The characteristics of the identified prognostic factors will be summarised in a table. For the quantitative synthesis we will obtain ORs, risk ratios (RRs) and HRs as measures of association as reported in each included study. The mean difference will also be considered as an appropriate measure of association for continuous prognostic factors. Adjusted and unadjusted estimates for each factor will be considered and analysed separately. The OR, RR and HR will also be considered separately. A meta-analysis will be performed for each prognostic factor when reported by at least five studies with similar measures of association.26 40 In cases where either the measure (OR, RR or HR), or its SE are not reported, where possible we will estimate them from any available data in the included study, such as confidence intervals, Kaplan-Meier curves, logrank test p values or other as appropriate.41–44 We will explore any differences between the reported and estimated measures through a sensitivity analysis. We will also include a sensitivity analysis when there is heterogeneity between studies in how chronic pain is defined. For pooling the data, we will use the DerSimonian and Laird random effects model to account for expected between study heterogeneity.45 46 We will include a 95% prediction interval in addition to the 95% CI for the pooled measures.46 Heterogeneity between studies will be assessed for each meta-analysis by visually inspecting forest plots and by calculating the Q statistic and the I2 statistic.47 We will perform a univariable meta-regression for each continuous prognostic factor reported by 10 or more studies.
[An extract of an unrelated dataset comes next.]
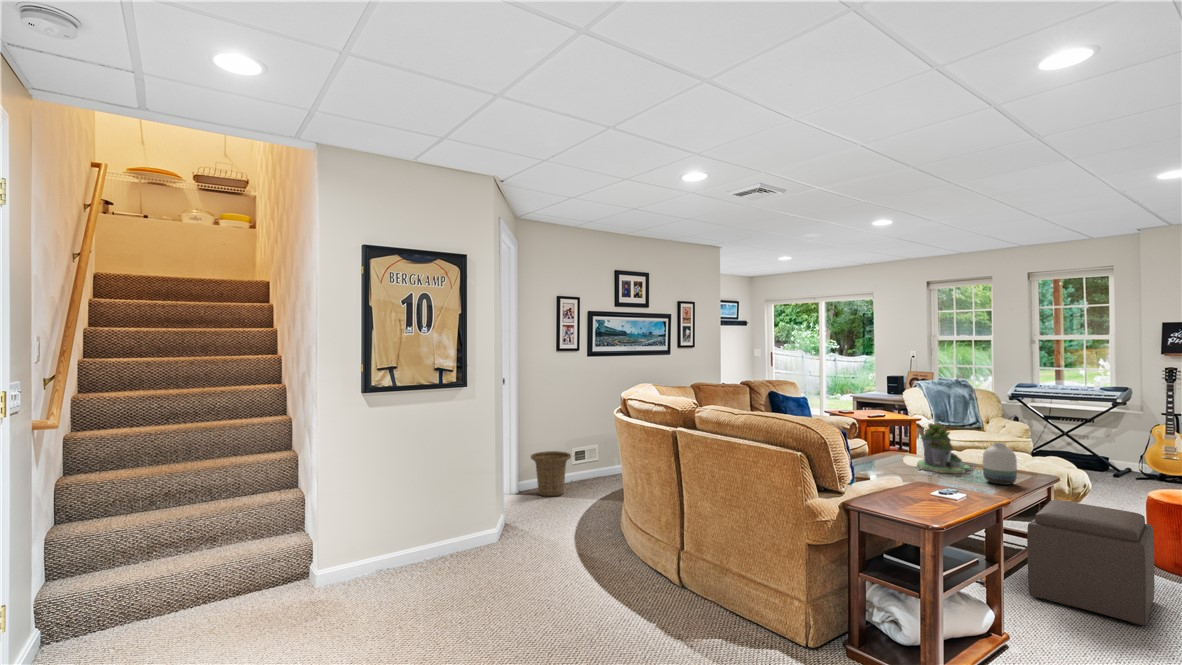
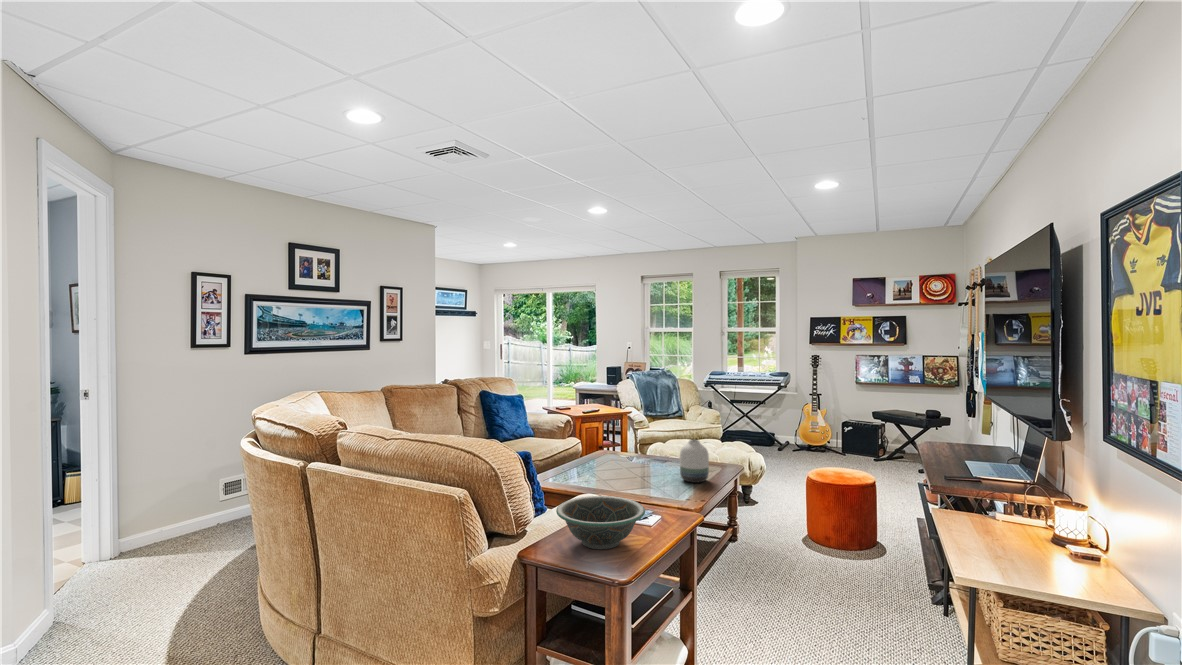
succulent planter: present [917,423,971,474] -> none [622,420,670,473]
basket: present [531,451,571,497] -> none [138,487,208,555]
decorative bowl: none [873,470,955,509] -> present [556,496,645,549]
ottoman: present [1027,500,1154,625] -> none [717,496,816,619]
All analyses will be performed with the metafor package in the latest version of R and RStudio. When quantitative synthesis is not possible, we will summarise the evidence narratively.

Subgroup analyses

We will perform subgroup analyses where possible to further explore the heterogeneity. Based on clinical knowledge, the following subgroups will be investigated: Malignant diseases, regional anaesthesia (particularly intercostal infiltration, single shot and continuous blocks and duration), neuropathic pain and surgical technique (particularly VATS or no VATS).

Publication bias

Funnel plots will be used to assess potential publication bias for factors of prognostic interest that are reported by 10 or more studies.48 Funnel plots suffer from low power and this is more problematic for observational studies (as are studies of prognosis) where there is additionally increased heterogeneity. To statistically test the asymmetry of the funnel plots we will use the Harbord test,49 and any findings will be interpreted with caution.

Rating of evidence

The evidence and inferences will be evaluated according to the Grades of Recommendation Assessment, Development, and Evaluation (GRADE) guidelines (GRADE guideline 28) for assessing the evidence from prognostic factors.50 It contains five domains: Risk of bias, inconsistency, imprecision, indirectness and publication bias.